Hart nodded. He'd seen his brother figure out the contents of each man's hand in enough games to know his method worked just fine.
"But I'll tell you something, bro, even after you've whittled down the odds with the skills and the concentration, Lady Luck still has to smile on you, just a little." Chance grinned and poured a cup of coffee from the tin pot, then handed it to Hart.
"The way I look at it, gambling is a means to an end, not an end in itself. Gambling gets us grub when we're low on cash, it can get us a stake for any action we latch on to. And because of my special 'gifts,' as you call them, I'm not really taking risks like most men do... I'm generally playing with the odds in my favor."
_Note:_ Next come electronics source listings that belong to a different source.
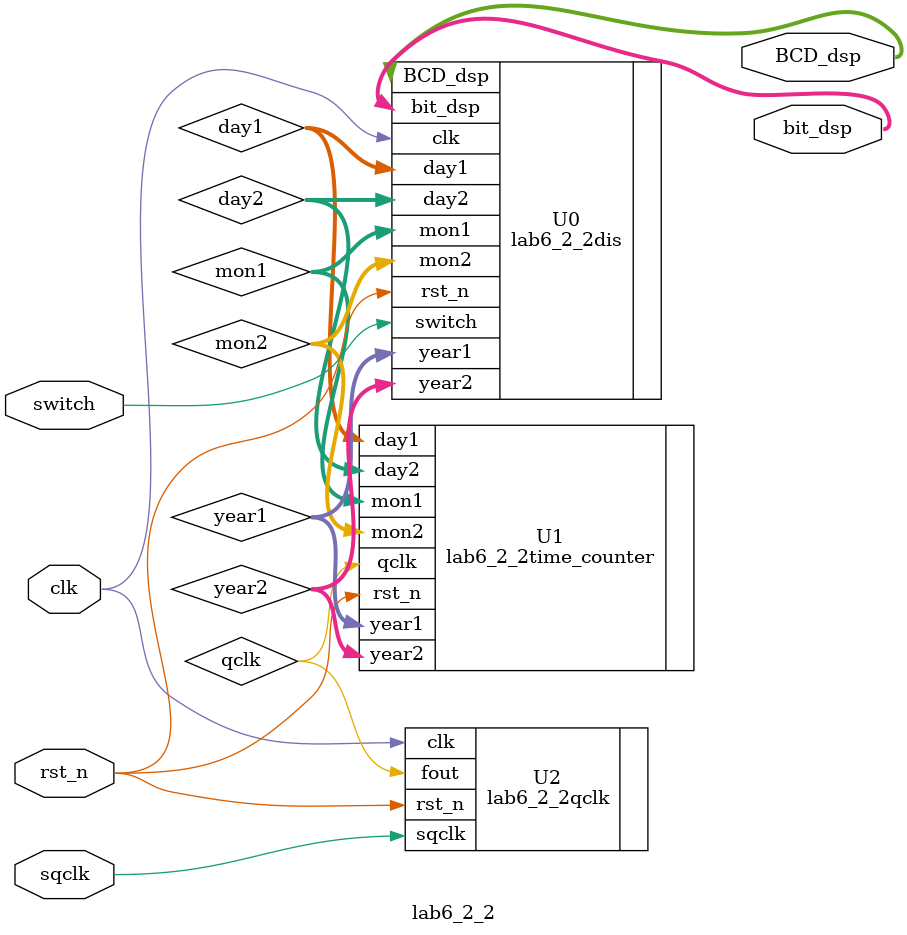
<source format=v>
`timescale 1ns / 1ps


module lab6_2_2(
clk,
rst_n,
switch,
BCD_dsp,
bit_dsp,
sqclk
);
input clk;
input rst_n;
input sqclk;
input switch;
output [7:0] BCD_dsp;
output [3:0] bit_dsp;
wire [3:0] mon1,mon2,day1,day2,year1,year2;

lab6_2_2dis U0 (.clk(clk),.rst_n(rst_n),.switch(switch),.mon1(mon1),.mon2(mon2),.day1(day1),.day2(day2),.year1(year1),.year2(year2)
,.BCD_dsp(BCD_dsp),.bit_dsp(bit_dsp));
lab6_2_2time_counter U1 (.qclk(qclk),.rst_n(rst_n),.mon1(mon1),.mon2(mon2),.day1(day1),.day2(day2),.year1(year1),.year2(year2));
lab6_2_2qclk U2 (.fout(qclk),.clk(clk),.rst_n(rst_n),.sqclk(sqclk));

endmodule

</source>
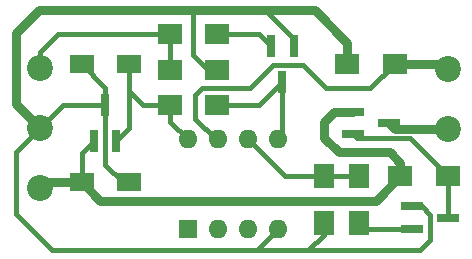
<source format=gbr>
G04 #@! TF.FileFunction,Copper,L2,Bot,Signal*
%FSLAX46Y46*%
G04 Gerber Fmt 4.6, Leading zero omitted, Abs format (unit mm)*
G04 Created by KiCad (PCBNEW 4.0.2-stable) date 3/31/2017 5:09:52 PM*
%MOMM*%
G01*
G04 APERTURE LIST*
%ADD10C,0.100000*%
%ADD11R,2.000000X1.600000*%
%ADD12R,1.600000X1.600000*%
%ADD13O,1.600000X1.600000*%
%ADD14C,2.200000*%
%ADD15R,0.800000X1.900000*%
%ADD16R,1.900000X0.800000*%
%ADD17R,2.000000X1.700000*%
%ADD18R,1.700000X2.000000*%
%ADD19C,0.800000*%
%ADD20C,0.400000*%
G04 APERTURE END LIST*
D10*
D11*
X140500000Y-86500000D03*
X144500000Y-86500000D03*
X144500000Y-76500000D03*
X140500000Y-76500000D03*
D12*
X149500000Y-90500000D03*
D13*
X157120000Y-82880000D03*
X152040000Y-90500000D03*
X154580000Y-82880000D03*
X154580000Y-90500000D03*
X152040000Y-82880000D03*
X157120000Y-90500000D03*
X149500000Y-82880000D03*
D14*
X137000000Y-87000000D03*
X137000000Y-81920000D03*
X137000000Y-76840000D03*
D15*
X156550000Y-75000000D03*
X158450000Y-75000000D03*
X157500000Y-78000000D03*
D16*
X168500000Y-90450000D03*
X168500000Y-88550000D03*
X171500000Y-89500000D03*
X163500000Y-82450000D03*
X163500000Y-80550000D03*
X166500000Y-81500000D03*
D17*
X148000000Y-77000000D03*
X152000000Y-77000000D03*
X152000000Y-74000000D03*
X148000000Y-74000000D03*
X148000000Y-80000000D03*
X152000000Y-80000000D03*
D18*
X161000000Y-86000000D03*
X161000000Y-90000000D03*
X164000000Y-90000000D03*
X164000000Y-86000000D03*
D17*
X167500000Y-86000000D03*
X171500000Y-86000000D03*
X163000000Y-76500000D03*
X167000000Y-76500000D03*
D15*
X143450000Y-83000000D03*
X141550000Y-83000000D03*
X142500000Y-80000000D03*
D14*
X171500000Y-82000000D03*
X171500000Y-76920000D03*
D19*
X140500000Y-86500000D02*
X142090000Y-88090000D01*
X165410000Y-88090000D02*
X167500000Y-86000000D01*
X142090000Y-88090000D02*
X165410000Y-88090000D01*
X137000000Y-87000000D02*
X137500000Y-86500000D01*
X137500000Y-86500000D02*
X140500000Y-86500000D01*
X163500000Y-80550000D02*
X161890000Y-80550000D01*
X161890000Y-80550000D02*
X161050000Y-81390000D01*
X161050000Y-81390000D02*
X161050000Y-82730000D01*
X161050000Y-82730000D02*
X162300000Y-83980000D01*
X162300000Y-83980000D02*
X166580000Y-83980000D01*
X166580000Y-83980000D02*
X167500000Y-84900000D01*
X167500000Y-84900000D02*
X167500000Y-86000000D01*
D20*
X141550000Y-83000000D02*
X140500000Y-84050000D01*
X140500000Y-84050000D02*
X140500000Y-86500000D01*
X144500000Y-86500000D02*
X143970000Y-86500000D01*
X143970000Y-86500000D02*
X142500000Y-85030000D01*
X142500000Y-85030000D02*
X142500000Y-80000000D01*
X152000000Y-77000000D02*
X151240000Y-77000000D01*
X151240000Y-77000000D02*
X149980000Y-75740000D01*
X149980000Y-75740000D02*
X149980000Y-71970000D01*
X158450000Y-75000000D02*
X158450000Y-74380000D01*
X158450000Y-74380000D02*
X156040000Y-71970000D01*
X161000000Y-90000000D02*
X161000000Y-90990000D01*
X161000000Y-90990000D02*
X159700000Y-92290000D01*
X155330000Y-92290000D02*
X159700000Y-92290000D01*
X159700000Y-92290000D02*
X169180000Y-92290000D01*
X170040000Y-89270000D02*
X169320000Y-88550000D01*
X170040000Y-91430000D02*
X170040000Y-89270000D01*
X169180000Y-92290000D02*
X170040000Y-91430000D01*
X169320000Y-88550000D02*
X168500000Y-88550000D01*
X169050000Y-88550000D02*
X168500000Y-88550000D01*
X137000000Y-81920000D02*
X134980000Y-83940000D01*
X155330000Y-92290000D02*
X157120000Y-90500000D01*
X138030000Y-92290000D02*
X154760000Y-92290000D01*
X154760000Y-92290000D02*
X155330000Y-92290000D01*
X134980000Y-89240000D02*
X138030000Y-92290000D01*
X134980000Y-83940000D02*
X134980000Y-89240000D01*
D19*
X163000000Y-76500000D02*
X163000000Y-74690000D01*
X134950000Y-79870000D02*
X137000000Y-81920000D01*
X134950000Y-73910000D02*
X134950000Y-79870000D01*
X136890000Y-71970000D02*
X134950000Y-73910000D01*
X160280000Y-71970000D02*
X156040000Y-71970000D01*
X156040000Y-71970000D02*
X149980000Y-71970000D01*
X149980000Y-71970000D02*
X136890000Y-71970000D01*
X163000000Y-74690000D02*
X160280000Y-71970000D01*
D20*
X140500000Y-76500000D02*
X142500000Y-78500000D01*
X142500000Y-78500000D02*
X142500000Y-80000000D01*
X137000000Y-81920000D02*
X138920000Y-80000000D01*
X138920000Y-80000000D02*
X142500000Y-80000000D01*
X149500000Y-82880000D02*
X148000000Y-81380000D01*
X148000000Y-81380000D02*
X148000000Y-80000000D01*
X148000000Y-80000000D02*
X145720000Y-80000000D01*
X145720000Y-80000000D02*
X144500000Y-78780000D01*
X143450000Y-83000000D02*
X144500000Y-81950000D01*
X144500000Y-81950000D02*
X144500000Y-78780000D01*
X144500000Y-78780000D02*
X144500000Y-76500000D01*
X157120000Y-82880000D02*
X157500000Y-82500000D01*
X157500000Y-82500000D02*
X157500000Y-78000000D01*
X152000000Y-80000000D02*
X155500000Y-80000000D01*
X155500000Y-80000000D02*
X157500000Y-78000000D01*
X164000000Y-86000000D02*
X161000000Y-86000000D01*
X154580000Y-82880000D02*
X157700000Y-86000000D01*
X157700000Y-86000000D02*
X161000000Y-86000000D01*
X152040000Y-82880000D02*
X151860000Y-82880000D01*
X151860000Y-82880000D02*
X150120000Y-81140000D01*
X150120000Y-81140000D02*
X150120000Y-79100000D01*
X150120000Y-79100000D02*
X150680000Y-78540000D01*
X150680000Y-78540000D02*
X154730000Y-78540000D01*
X154730000Y-78540000D02*
X156710000Y-76560000D01*
X156710000Y-76560000D02*
X159230000Y-76560000D01*
X159230000Y-76560000D02*
X161210000Y-78540000D01*
X161210000Y-78540000D02*
X164960000Y-78540000D01*
X164960000Y-78540000D02*
X167000000Y-76500000D01*
D19*
X171500000Y-76920000D02*
X171080000Y-76500000D01*
X171080000Y-76500000D02*
X167000000Y-76500000D01*
D20*
X167000000Y-76500000D02*
X167420000Y-76920000D01*
X137000000Y-76840000D02*
X137000000Y-75490000D01*
X137000000Y-75490000D02*
X138490000Y-74000000D01*
X138490000Y-74000000D02*
X148000000Y-74000000D01*
X148000000Y-77000000D02*
X148000000Y-74000000D01*
D19*
X166500000Y-81500000D02*
X167000000Y-82000000D01*
X167000000Y-82000000D02*
X171500000Y-82000000D01*
D20*
X152000000Y-74000000D02*
X155550000Y-74000000D01*
X155550000Y-74000000D02*
X156550000Y-75000000D01*
X164000000Y-90000000D02*
X164450000Y-90450000D01*
X164450000Y-90450000D02*
X168500000Y-90450000D01*
X171500000Y-89500000D02*
X171500000Y-86000000D01*
X163500000Y-82450000D02*
X163850002Y-82800002D01*
X163850002Y-82800002D02*
X168300002Y-82800002D01*
X168300002Y-82800002D02*
X171500000Y-86000000D01*
M02*

</source>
Hart took a sip of the steaming coffee and chuckled begrudgingly; he knew what his brother said was true. Chance's memory took much of the gamble out of gambling.
"As long as your judgment stays sharp, I guess there's no real harm in it, Chance. You've got to admit, though, you do seem to have a special relationship with Lady Luck."
"Well, of course I do, bro—I've got a gift with all the ladies."
"You great horse's ass. You're going to have to get a new size hat if your head grows any bigger."
Hart stood up and stretched; although Chance was big, Hart was considerably bigger.
"I've been having a fair amount of success with the ladies myself lately, Chance," Hart said, amused as usual by his brother's antics. "I can't decide if it's my size that attracts them, or just my good nature."
Chance looked steadily at Hart for a moment before replying. "It's more than that they see in you, bro. They see that you're good."